DOJ: Operators helped FBI illegally obtain phone records


IDG News Service – The FBI was so cavalier — and telecom companies so eager to help — that a verbal request or even one written on a Post-it note was enough for operators to hand over customer phone records, according to a damning report released on Wednesday by the U.S. Department of Justice Office of the Inspector General.

The 289-page report details findings of the DOJ’s investigation into the FBI’s policies for requesting phone records from 2003 through 2006.

It found that in many cases the FBI issued written requests for telephone information, saying that it had secured the proper legal authority to make such requests, even though it didn’t.

Also, the report found that the FBI used far more casual methods to obtain records, including verbal requests and requests written on Post-it notes.

When the FBI did use formal written requests, it did not track their use or keep copies of them, the report found.

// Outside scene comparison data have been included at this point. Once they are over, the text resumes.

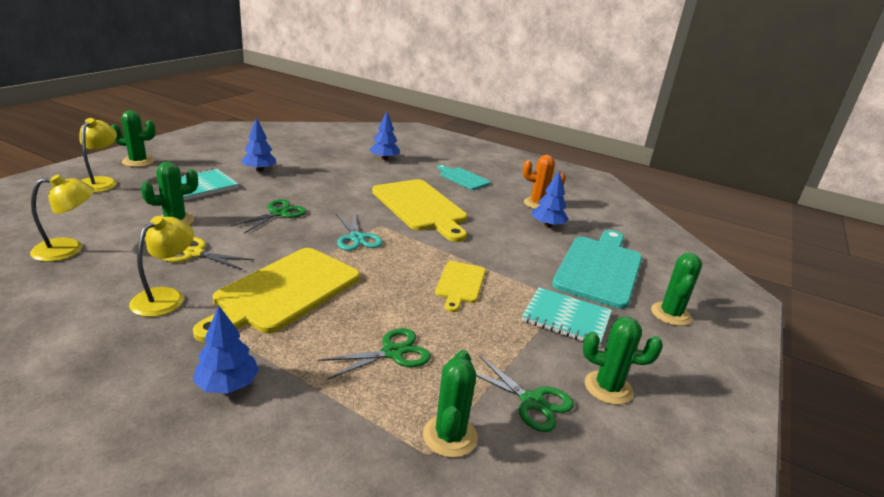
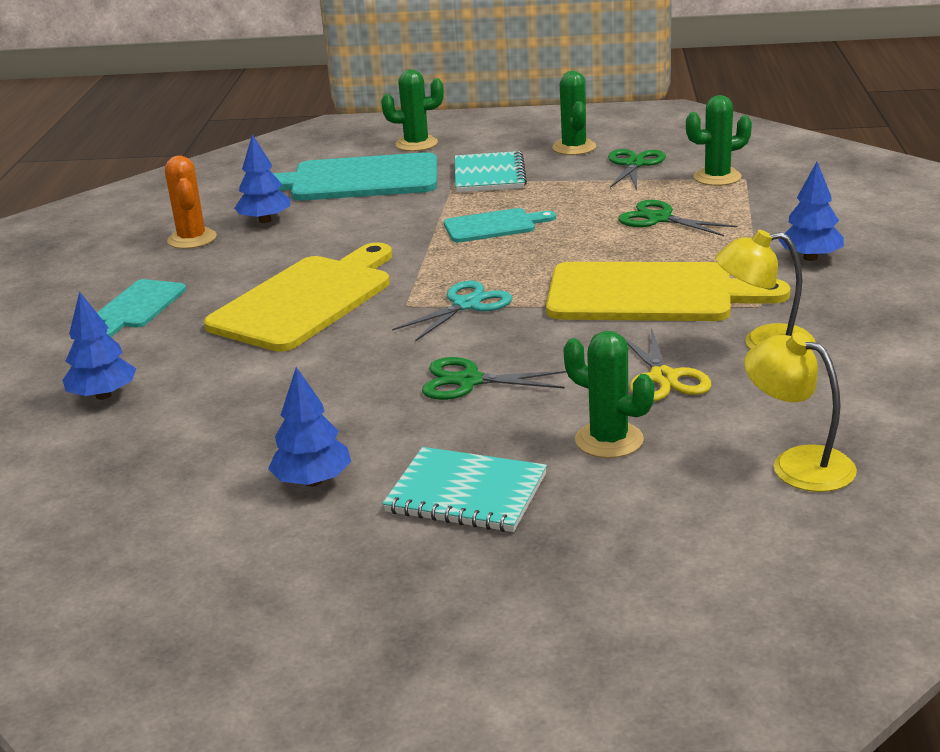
camera: 110 degrees left, 0 degrees up
yellow lamp [80,118,117,193] -> none
green cactus [111,110,156,167] -> none
yellow cutting board [435,261,486,312] -> turquoise cutting board [444,208,556,242]

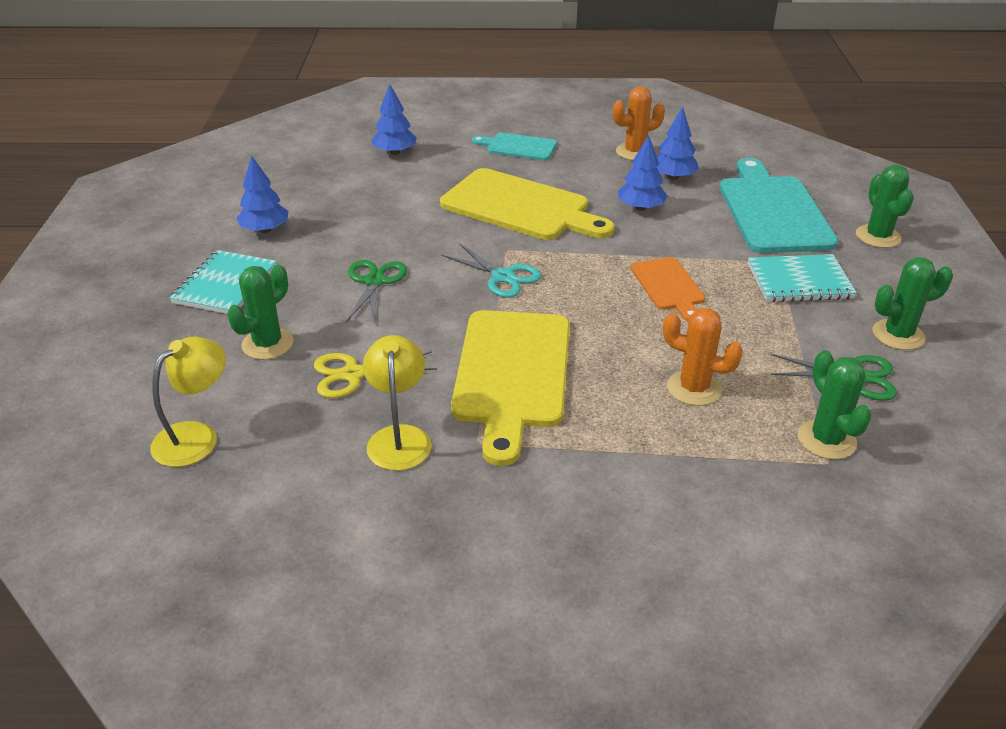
camera: 85 degrees right, 10 degrees up
turquoise cutting board [444,208,556,242] -> orange cutting board [631,257,705,321]
green scissors [618,200,737,236] -> orange cactus [663,308,743,406]
blue tree [778,162,844,261] -> blue tree moved to [618,135,668,211]

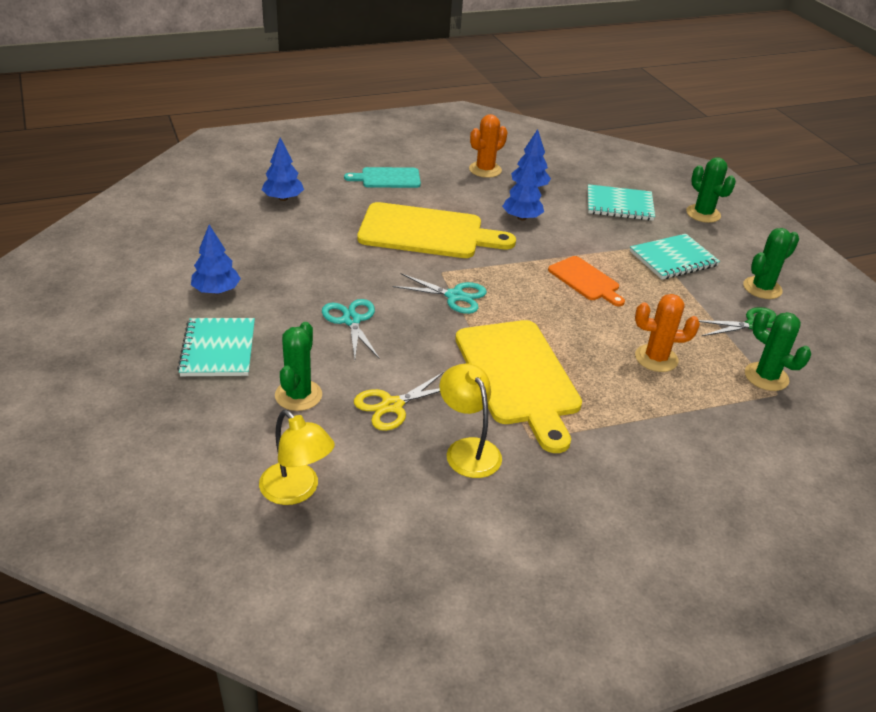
camera: 25 degrees left, 0 degrees up
yellow lamp [150,337,226,467] -> yellow lamp turned 120 degrees clockwise [259,410,335,505]
green scissors [346,260,407,322] -> turquoise scissors [322,299,380,359]
turquoise cutting board [720,158,838,253] -> turquoise notebook [588,184,655,221]

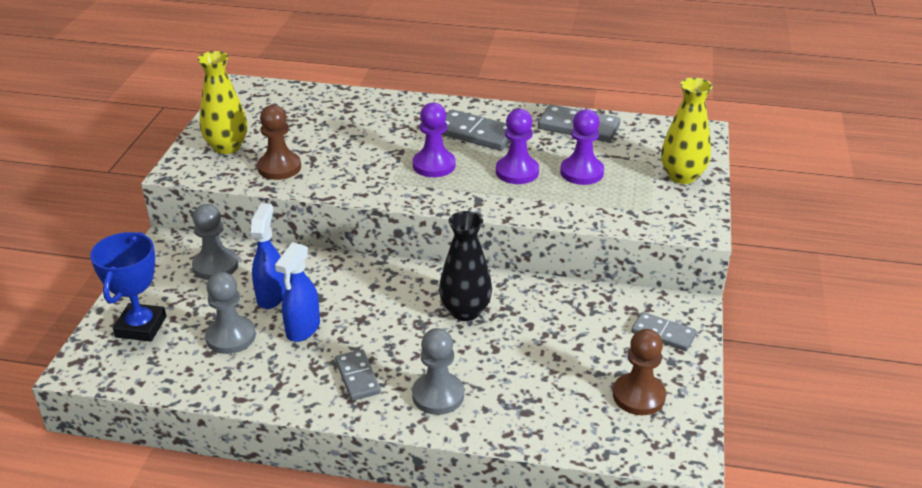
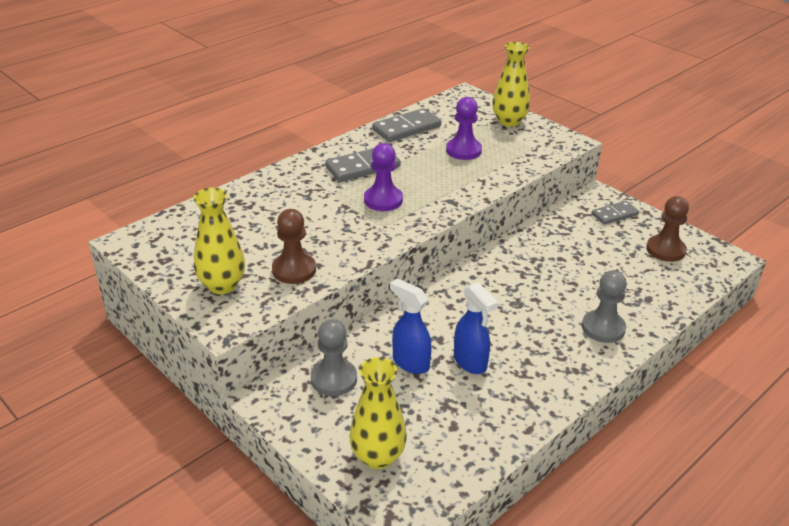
camera: 55 degrees left, 0 degrees up
blue trophy [90,232,166,342] -> yellow vase [349,357,407,469]
grey pawn [205,272,256,354] -> none
grey domino [335,349,381,401] -> none
black vase [439,211,492,321] -> none
purple pawn [496,109,539,184] -> none

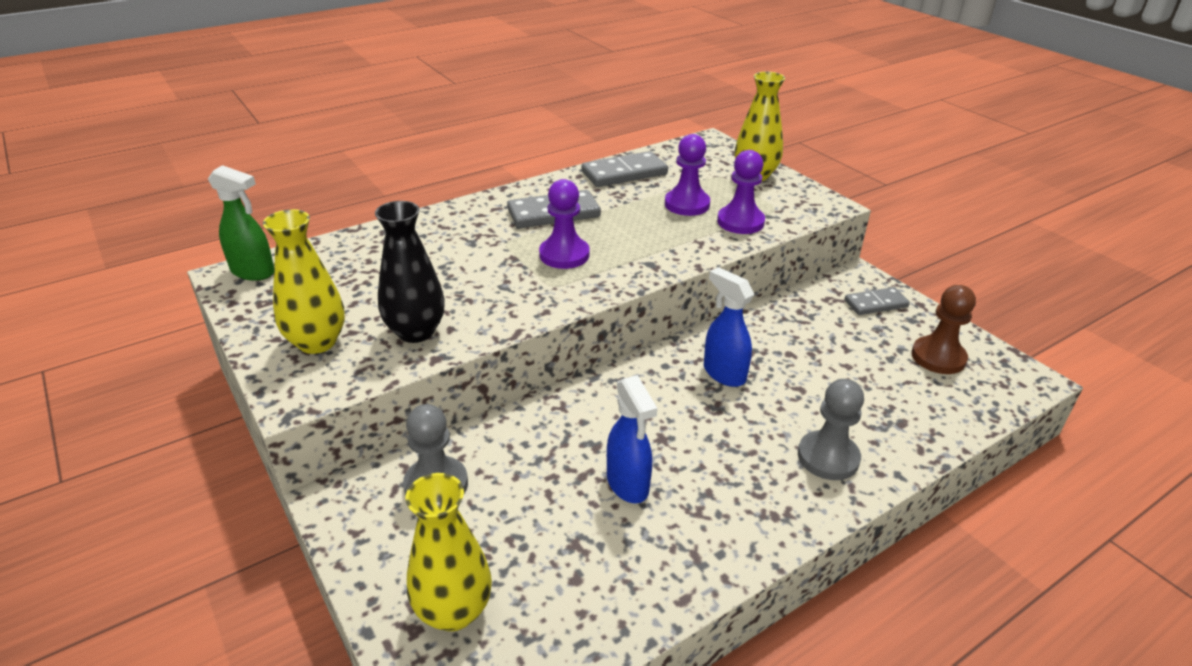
camera: 10 degrees right, 0 degrees up
brown pawn [272,209,316,284] -> black vase [375,201,445,343]
blue spray bottle [390,278,432,374] -> blue spray bottle moved to [704,267,754,387]
none -> green spray bottle [208,165,274,281]
none -> purple pawn [717,150,765,234]

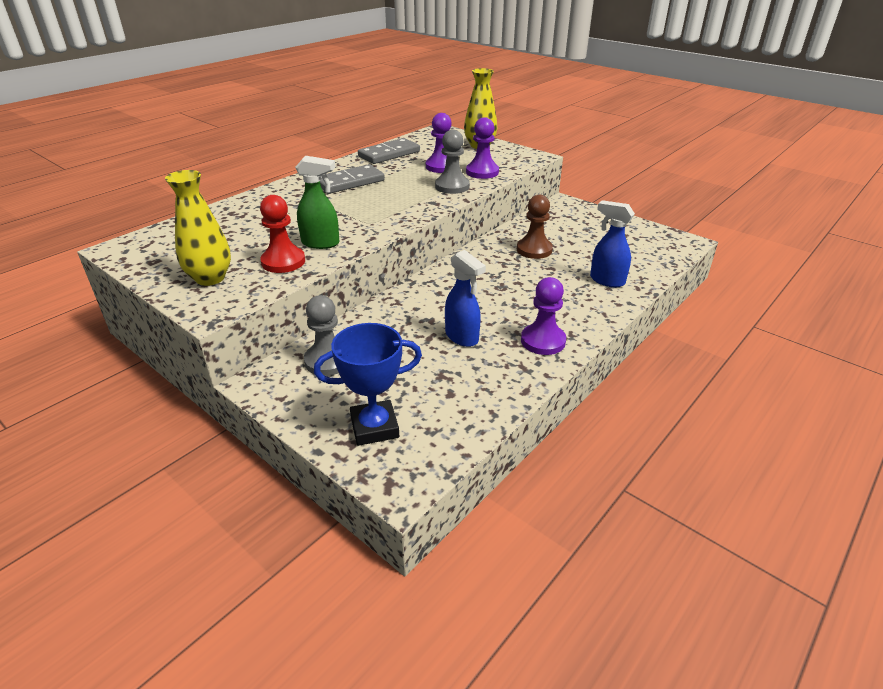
camera: 15 degrees left, 0 degrees up
green spray bottle [208,165,274,281] -> green spray bottle moved to [295,156,339,249]
black vase [375,201,445,343] -> red pawn [260,195,305,273]
yellow vase [405,473,492,631] -> blue trophy [314,323,422,446]
purple pawn [539,179,590,269] -> purple pawn moved to [521,277,566,355]
blue spray bottle [704,267,754,387] -> blue spray bottle moved to [590,200,635,287]
grey pawn [798,379,864,480] -> grey pawn moved to [435,130,470,194]
grey domino [844,287,910,315] -> none
brown pawn [911,285,976,374] -> brown pawn moved to [517,195,553,259]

Some telecom employees, who were based in FBI offices so as to quickly respond to such requests, said that they assumed that the requests were based on a critical national security investigation, although at least one expressed doubts about the circumstances surrounding requests. In fact, some telecom company employees were so enthusiastic to help that they would generate the formal written requests for telephone records on behalf of the FBI.

The report refers to three telecom providers that placed employees in FBI offices, but it does not name the operators.